HIPAA Change Management Process

1. Responsible department and/or vice-chancellors inform at stakeholders meeting or by email of change in department activity that affects HIPAA status.

2. HIPAA Stakeholders meet four times a year to prioritize HIPAA activities across the system, allocate resources and approve all ensuing HIPAA related items.

3. HIPAA Work Team is a select team of subject matter experts from all campuses. Work team meets on a regular basis (twice a month, or on need basis). All the HIPAA activities are brought to this team and approved to move up to the Stakeholders team for final approval.

4. In order to determine if your unit is within HIPAA scope, complete the organization questionnaire

5. The completed organization questionnaire will be reviewed by HIPAA Work Team. 

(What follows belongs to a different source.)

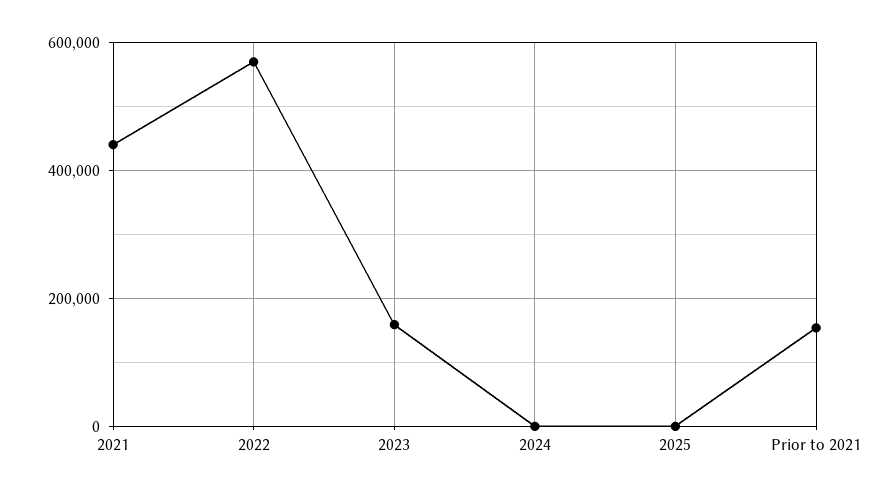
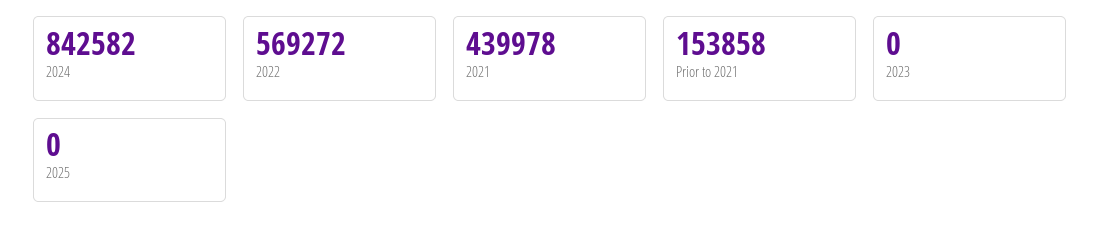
2023: 160000 -> 0
2024: 0 -> 842582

6. Based on the initial assessment, the Work Team will recommend whether the unit is

(a) HIPAA Individual Health Care Component

(b) Business Associate

(c) Non-HIPAA. These are the units that collect, maintain and process Protected Health Information but not bill for insurance. These units need to be reviewed every year to validate the HIPAA status.

 (d) FERPA

7.  If unit is 6(a), then it is under HIPAA scope that requires

(i)  complete a risk analysis.

(ii)   identify any corrective actions that need to be taken

(iii)  execute corrective actions

(iv)  prepare and turn in your report.

8. If unit is 6(b), complete the Business Associate Agreement.

9. If unit is 6(c), follow PHI Data Privacy Standards.

10. If unit is 6(d), report the PHI handling process to Registrars.

11. Units should be reviewed annually to confirm that they are still classified correctly and operating under proper procedure.